▶ WHAT YOU SHOULD DO:
Images are to be dropped; everything else in the entries below must be copied exactly.

*** Block opens ***

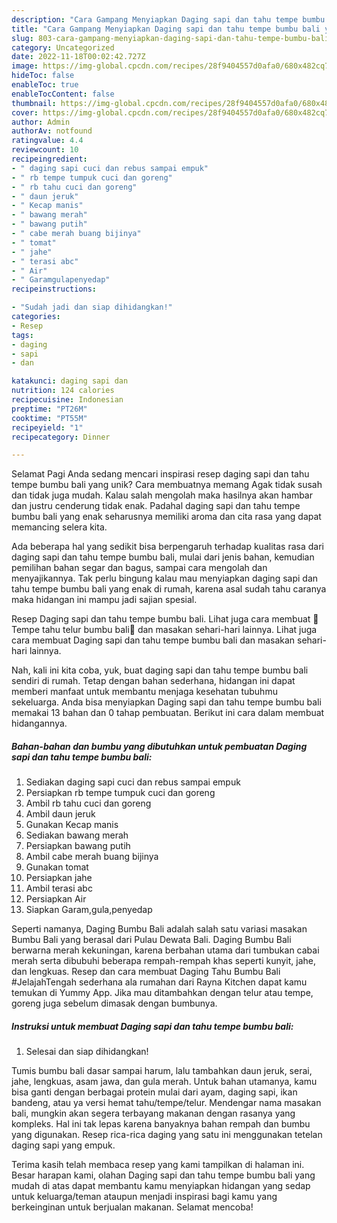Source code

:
 ```yaml
---
description: "Cara Gampang Menyiapkan Daging sapi dan tahu tempe bumbu bali yang Lezat Sekali"
title: "Cara Gampang Menyiapkan Daging sapi dan tahu tempe bumbu bali yang Lezat Sekali"
slug: 803-cara-gampang-menyiapkan-daging-sapi-dan-tahu-tempe-bumbu-bali-yang-lezat-sekali
category: Uncategorized
date: 2022-11-18T00:02:42.727Z
image: https://img-global.cpcdn.com/recipes/28f9404557d0afa0/680x482cq70/daging-sapi-dan-tahu-tempe-bumbu-bali-foto-resep-utama.jpg
hideToc: false
enableToc: true
enableTocContent: false
thumbnail: https://img-global.cpcdn.com/recipes/28f9404557d0afa0/680x482cq70/daging-sapi-dan-tahu-tempe-bumbu-bali-foto-resep-utama.jpg
cover: https://img-global.cpcdn.com/recipes/28f9404557d0afa0/680x482cq70/daging-sapi-dan-tahu-tempe-bumbu-bali-foto-resep-utama.jpg
author: Admin
authorAv: notfound
ratingvalue: 4.4
reviewcount: 10
recipeingredient:
- " daging sapi cuci dan rebus sampai empuk"
- " rb tempe tumpuk cuci dan goreng"
- " rb tahu cuci dan goreng"
- " daun jeruk"
- " Kecap manis"
- " bawang merah"
- " bawang putih"
- " cabe merah buang bijinya"
- " tomat"
- " jahe"
- " terasi abc"
- " Air"
- " Garamgulapenyedap"
recipeinstructions:

- "Sudah jadi dan siap dihidangkan!"
categories:
- Resep
tags:
- daging
- sapi
- dan

katakunci: daging sapi dan 
nutrition: 124 calories
recipecuisine: Indonesian
preptime: "PT26M"
cooktime: "PT55M"
recipeyield: "1"
recipecategory: Dinner

---
```



Selamat Pagi Anda sedang mencari inspirasi resep daging sapi dan tahu tempe bumbu bali yang unik? Cara membuatnya memang Agak tidak susah dan tidak juga mudah. Kalau salah mengolah maka hasilnya akan hambar dan justru cenderung tidak enak. Padahal daging sapi dan tahu tempe bumbu bali yang enak seharusnya memiliki aroma dan cita rasa yang dapat memancing selera kita.


Ada beberapa hal yang sedikit bisa berpengaruh terhadap kualitas rasa dari daging sapi dan tahu tempe bumbu bali, mulai dari jenis bahan, kemudian pemilihan bahan segar dan bagus, sampai cara mengolah dan menyajikannya. Tak perlu bingung kalau mau menyiapkan daging sapi dan tahu tempe bumbu bali yang enak di rumah, karena asal sudah tahu caranya maka hidangan ini mampu jadi sajian spesial.

Resep Daging sapi dan tahu tempe bumbu bali. Lihat juga cara membuat 🥚Tempe tahu telur bumbu bali🍳 dan masakan sehari-hari lainnya. Lihat juga cara membuat Daging sapi dan tahu tempe bumbu bali dan masakan sehari-hari lainnya.


Nah, kali ini kita coba, yuk, buat daging sapi dan tahu tempe bumbu bali sendiri di rumah. Tetap dengan bahan sederhana, hidangan ini dapat memberi manfaat untuk membantu menjaga kesehatan tubuhmu sekeluarga. Anda bisa menyiapkan Daging sapi dan tahu tempe bumbu bali memakai 13 bahan dan 0 tahap pembuatan. Berikut ini cara dalam membuat hidangannya.

<!--inarticleads1-->

##### Bahan-bahan dan bumbu yang dibutuhkan untuk pembuatan Daging sapi dan tahu tempe bumbu bali:

1. Sediakan  daging sapi cuci dan rebus sampai empuk
1. Persiapkan  rb tempe tumpuk cuci dan goreng
1. Ambil  rb tahu cuci dan goreng
1. Ambil  daun jeruk
1. Gunakan  Kecap manis
1. Sediakan  bawang merah
1. Persiapkan  bawang putih
1. Ambil  cabe merah buang bijinya
1. Gunakan  tomat
1. Persiapkan  jahe
1. Ambil  terasi abc
1. Persiapkan  Air
1. Siapkan  Garam,gula,penyedap


Seperti namanya, Daging Bumbu Bali adalah salah satu variasi masakan Bumbu Bali yang berasal dari Pulau Dewata Bali. Daging Bumbu Bali berwarna merah kekuningan, karena berbahan utama dari tumbukan cabai merah serta dibubuhi beberapa rempah-rempah khas seperti kunyit, jahe, dan lengkuas. Resep dan cara membuat Daging Tahu Bumbu Bali #JelajahTengah sederhana ala rumahan dari Rayna Kitchen dapat kamu temukan di Yummy App. Jika mau ditambahkan dengan telur atau tempe, goreng juga sebelum dimasak dengan bumbunya. 

<!--inarticleads2-->

##### Instruksi untuk membuat Daging sapi dan tahu tempe bumbu bali:


1. Selesai dan siap dihidangkan!

Tumis bumbu bali dasar sampai harum, lalu tambahkan daun jeruk, serai, jahe, lengkuas, asam jawa, dan gula merah. Untuk bahan utamanya, kamu bisa ganti dengan berbagai protein mulai dari ayam, daging sapi, ikan bandeng, atau ya versi hemat tahu/tempe/telur. Mendengar nama masakan bali, mungkin akan segera terbayang makanan dengan rasanya yang kompleks. Hal ini tak lepas karena banyaknya bahan rempah dan bumbu yang digunakan. Resep rica-rica daging yang satu ini menggunakan tetelan daging sapi yang empuk. 

Terima kasih telah membaca resep yang kami tampilkan di halaman ini. Besar harapan kami, olahan Daging sapi dan tahu tempe bumbu bali yang mudah di atas dapat membantu kamu menyiapkan hidangan yang sedap untuk keluarga/teman ataupun menjadi inspirasi bagi kamu yang berkeinginan untuk berjualan makanan. Selamat mencoba!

*** Block closes ***

▶ RESPONSE AREA:
Source code

:
 ```yaml
---
description: "Cara Gampang Menyiapkan Daging sapi dan tahu tempe bumbu bali yang Lezat Sekali"
title: "Cara Gampang Menyiapkan Daging sapi dan tahu tempe bumbu bali yang Lezat Sekali"
slug: 803-cara-gampang-menyiapkan-daging-sapi-dan-tahu-tempe-bumbu-bali-yang-lezat-sekali
category: Uncategorized
date: 2022-11-18T00:02:42.727Z
image: https://img-global.cpcdn.com/recipes/28f9404557d0afa0/680x482cq70/daging-sapi-dan-tahu-tempe-bumbu-bali-foto-resep-utama.jpg
hideToc: false
enableToc: true
enableTocContent: false
thumbnail: https://img-global.cpcdn.com/recipes/28f9404557d0afa0/680x482cq70/daging-sapi-dan-tahu-tempe-bumbu-bali-foto-resep-utama.jpg
cover: https://img-global.cpcdn.com/recipes/28f9404557d0afa0/680x482cq70/daging-sapi-dan-tahu-tempe-bumbu-bali-foto-resep-utama.jpg
author: Admin
authorAv: notfound
ratingvalue: 4.4
reviewcount: 10
recipeingredient:
- " daging sapi cuci dan rebus sampai empuk"
- " rb tempe tumpuk cuci dan goreng"
- " rb tahu cuci dan goreng"
- " daun jeruk"
- " Kecap manis"
- " bawang merah"
- " bawang putih"
- " cabe merah buang bijinya"
- " tomat"
- " jahe"
- " terasi abc"
- " Air"
- " Garamgulapenyedap"
recipeinstructions:

- "Sudah jadi dan siap dihidangkan!"
categories:
- Resep
tags:
- daging
- sapi
- dan

katakunci: daging sapi dan 
nutrition: 124 calories
recipecuisine: Indonesian
preptime: "PT26M"
cooktime: "PT55M"
recipeyield: "1"
recipecategory: Dinner

---
```



Selamat Pagi Anda sedang mencari inspirasi resep daging sapi dan tahu tempe bumbu bali yang unik? Cara membuatnya memang Agak tidak susah dan tidak juga mudah. Kalau salah mengolah maka hasilnya akan hambar dan justru cenderung tidak enak. Padahal daging sapi dan tahu tempe bumbu bali yang enak seharusnya memiliki aroma dan cita rasa yang dapat memancing selera kita.


Ada beberapa hal yang sedikit bisa berpengaruh terhadap kualitas rasa dari daging sapi dan tahu tempe bumbu bali, mulai dari jenis bahan, kemudian pemilihan bahan segar dan bagus, sampai cara mengolah dan menyajikannya. Tak perlu bingung kalau mau menyiapkan daging sapi dan tahu tempe bumbu bali yang enak di rumah, karena asal sudah tahu caranya maka hidangan ini mampu jadi sajian spesial.

Resep Daging sapi dan tahu tempe bumbu bali. Lihat juga cara membuat 🥚Tempe tahu telur bumbu bali🍳 dan masakan sehari-hari lainnya. Lihat juga cara membuat Daging sapi dan tahu tempe bumbu bali dan masakan sehari-hari lainnya.


Nah, kali ini kita coba, yuk, buat daging sapi dan tahu tempe bumbu bali sendiri di rumah. Tetap dengan bahan sederhana, hidangan ini dapat memberi manfaat untuk membantu menjaga kesehatan tubuhmu sekeluarga. Anda bisa menyiapkan Daging sapi dan tahu tempe bumbu bali memakai 13 bahan dan 0 tahap pembuatan. Berikut ini cara dalam membuat hidangannya.

<!--inarticleads1-->

##### Bahan-bahan dan bumbu yang dibutuhkan untuk pembuatan Daging sapi dan tahu tempe bumbu bali:

1. Sediakan  daging sapi cuci dan rebus sampai empuk
1. Persiapkan  rb tempe tumpuk cuci dan goreng
1. Ambil  rb tahu cuci dan goreng
1. Ambil  daun jeruk
1. Gunakan  Kecap manis
1. Sediakan  bawang merah
1. Persiapkan  bawang putih
1. Ambil  cabe merah buang bijinya
1. Gunakan  tomat
1. Persiapkan  jahe
1. Ambil  terasi abc
1. Persiapkan  Air
1. Siapkan  Garam,gula,penyedap


Seperti namanya, Daging Bumbu Bali adalah salah satu variasi masakan Bumbu Bali yang berasal dari Pulau Dewata Bali. Daging Bumbu Bali berwarna merah kekuningan, karena berbahan utama dari tumbukan cabai merah serta dibubuhi beberapa rempah-rempah khas seperti kunyit, jahe, dan lengkuas. Resep dan cara membuat Daging Tahu Bumbu Bali #JelajahTengah sederhana ala rumahan dari Rayna Kitchen dapat kamu temukan di Yummy App. Jika mau ditambahkan dengan telur atau tempe, goreng juga sebelum dimasak dengan bumbunya. 

<!--inarticleads2-->

##### Instruksi untuk membuat Daging sapi dan tahu tempe bumbu bali:


1. Selesai dan siap dihidangkan!

Tumis bumbu bali dasar sampai harum, lalu tambahkan daun jeruk, serai, jahe, lengkuas, asam jawa, dan gula merah. Untuk bahan utamanya, kamu bisa ganti dengan berbagai protein mulai dari ayam, daging sapi, ikan bandeng, atau ya versi hemat tahu/tempe/telur. Mendengar nama masakan bali, mungkin akan segera terbayang makanan dengan rasanya yang kompleks. Hal ini tak lepas karena banyaknya bahan rempah dan bumbu yang digunakan. Resep rica-rica daging yang satu ini menggunakan tetelan daging sapi yang empuk. 

Terima kasih telah membaca resep yang kami tampilkan di halaman ini. Besar harapan kami, olahan Daging sapi dan tahu tempe bumbu bali yang mudah di atas dapat membantu kamu menyiapkan hidangan yang sedap untuk keluarga/teman ataupun menjadi inspirasi bagi kamu yang berkeinginan untuk berjualan makanan. Selamat mencoba!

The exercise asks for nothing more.